▸ How to complete this task
Report the tally of lines in the material below that have the string "tanah", with no other output.

---*---

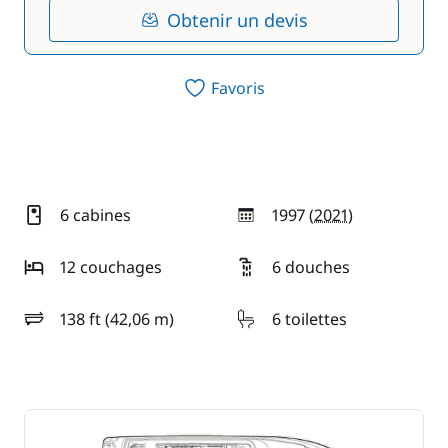
Obtenir un devis
Favoris
6 cabines
1997 (
2021
)
année
12 couchages
6 douches
138 ft (42,06 m)
6 toilettes
longueur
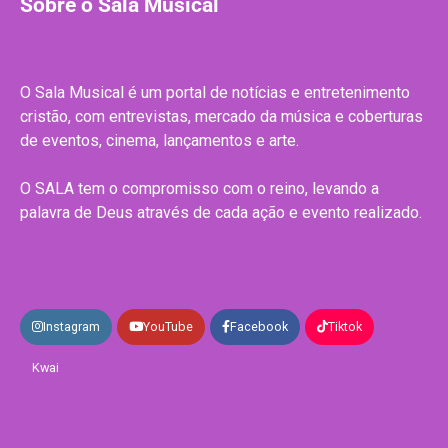
Sobre o Sala Musical
O Sala Musical é um portal de notícias e entretenimento
cristão, com entrevistas, mercado da música e coberturas
de eventos, cinema, lançamentos e arte.
O SALA tem o compromisso com o reino, levando a
palavra de Deus através de cada ação e evento realizado.
Instagram
YouTube
Facebook
Tiktok
Kwai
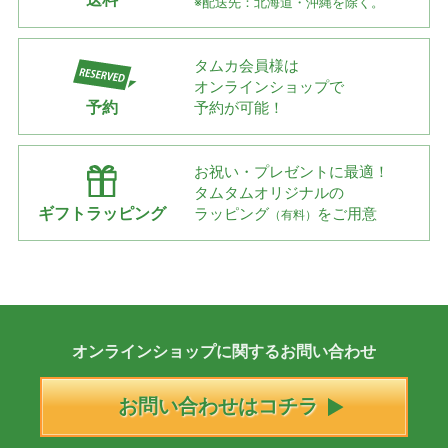
※配送先：北海道・沖縄を除く。
タムカ会員様は
オンラインショップで
予約
予約が可能！
お祝い・プレゼントに最適！
タムタムオリジナルの
ギフトラッピング
ラッピング
をご用意
（有料）
オンラインショップに
関する
お問い合わせ
お問い合わせはコチラ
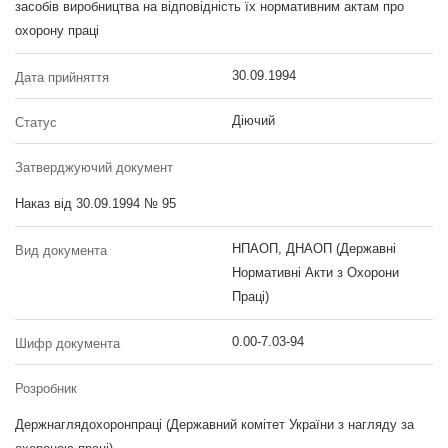
засобів виробництва на відповідність їх нормативним актам про
охорону праці
30.09.1994
Дата прийняття
Діючий
Статус
Затверджуючий документ
Наказ від 30.09.1994 № 95
НПАОП, ДНАОП (Державні
Вид документа
Нормативні Акти з Охорони
Праці)
0.00-7.03-94
Шифр документа
Розробник
Держнаглядохоронпраці (Державний комітет України з нагляду за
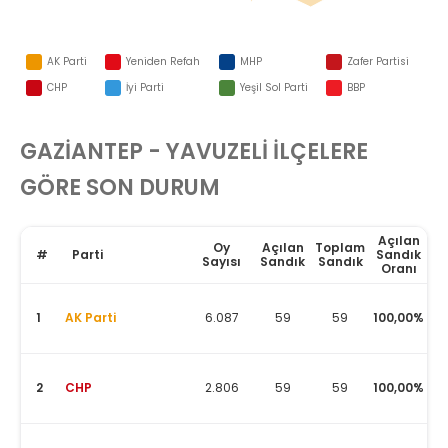
AK Parti
Yeniden Refah
MHP
Zafer Partisi
CHP
İyi Parti
Yeşil Sol Parti
BBP
Memleket
TKP
GAZIANTEP - YAVUZELİ
İLÇELERE
GÖRE SON DURUM
Açılan
Oy
Açılan
Toplam
#
Parti
Sandık
Sayısı
Sandık
Sandık
Oranı
1
AK Parti
6.087
59
59
100,00%
2
CHP
2.806
59
59
100,00%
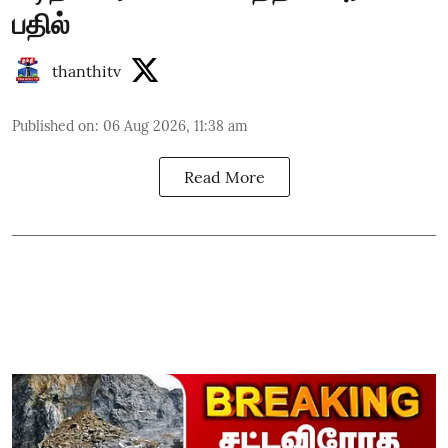
பதில்
thanthitv
Published on
:
06 Aug 2026, 11:38 am
Read More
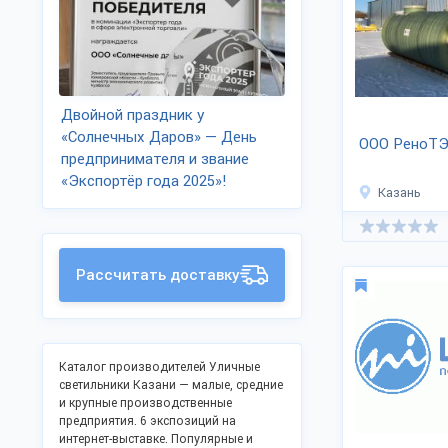
Двойной праздник у
«Солнечных Даров» — День
ООО РеноТ
предпринимателя и звание
«Экспортёр года 2025»!
Казань
Рассчитать доставку
Каталог производителей Уличные
светильники Казани — малые, средние
и крупные производственные
предприятия. 6 экспозиций на
интернет-выставке. Популярные и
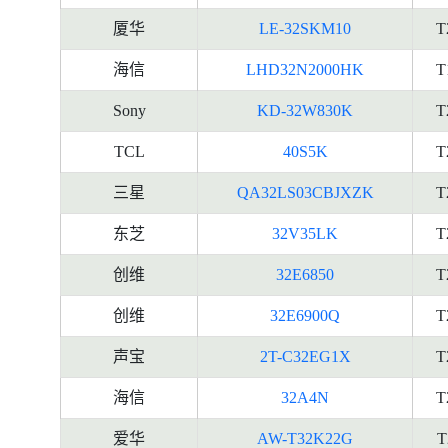
厦华
LE-32SKM10
T
海信
LHD32N2000HK
T
Sony
KD-32W830K
T
TCL
40S5K
T
三星
QA32LS03CBJXZK
T
东芝
32V35LK
T
创维
32E6850
T
创维
32E6900Q
T
声宝
2T-C32EG1X
T
海信
32A4N
T
爱华
AW-T32K22G
T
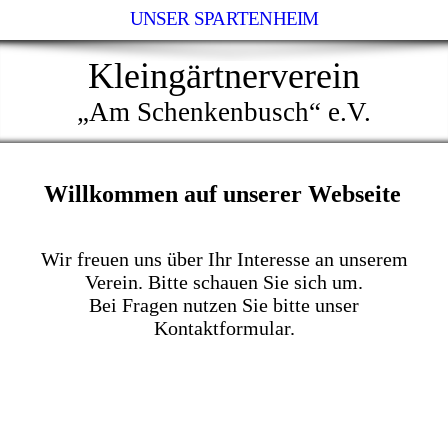
UNSER SPARTENHEIM
Kleingärtnerverein
„Am Schenkenbusch“ e.V.
Willkommen auf unserer Webseite
Wir freuen uns über Ihr Interesse an unserem
Verein. Bitte schauen Sie sich um.
Bei Fragen nutzen Sie bitte unser
Kontaktformular.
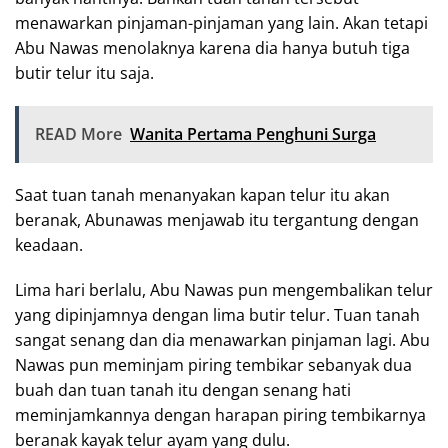
menawarkan pinjaman-pinjaman yang lain. Akan tetapi
Abu Nawas menolaknya karena dia hanya butuh tiga
butir telur itu saja.
READ More
Wanita Pertama Penghuni Surga
Saat tuan tanah menanyakan kapan telur itu akan
beranak, Abunawas menjawab itu tergantung dengan
keadaan.
Lima hari berlalu, Abu Nawas pun mengembalikan telur
yang dipinjamnya dengan lima butir telur. Tuan tanah
sangat senang dan dia menawarkan pinjaman lagi. Abu
Nawas pun meminjam piring tembikar sebanyak dua
buah dan tuan tanah itu dengan senang hati
meminjamkannya dengan harapan piring tembikarnya
beranak kayak telur ayam yang dulu.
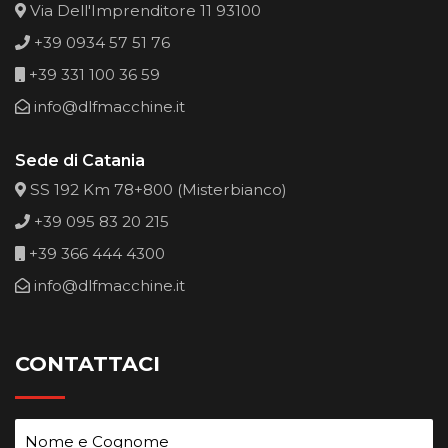
Via Dell'Imprenditore 11 93100
+39 0934 57 51 76
+39 331 100 36 59
info@dlfmacchine.it
Sede di Catania
SS 192 Km 78+800 (Misterbianco)
+39 095 83 20 215
+39 366 444 4300
info@dlfmacchine.it
CONTATTACI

---*---

▸ Result
3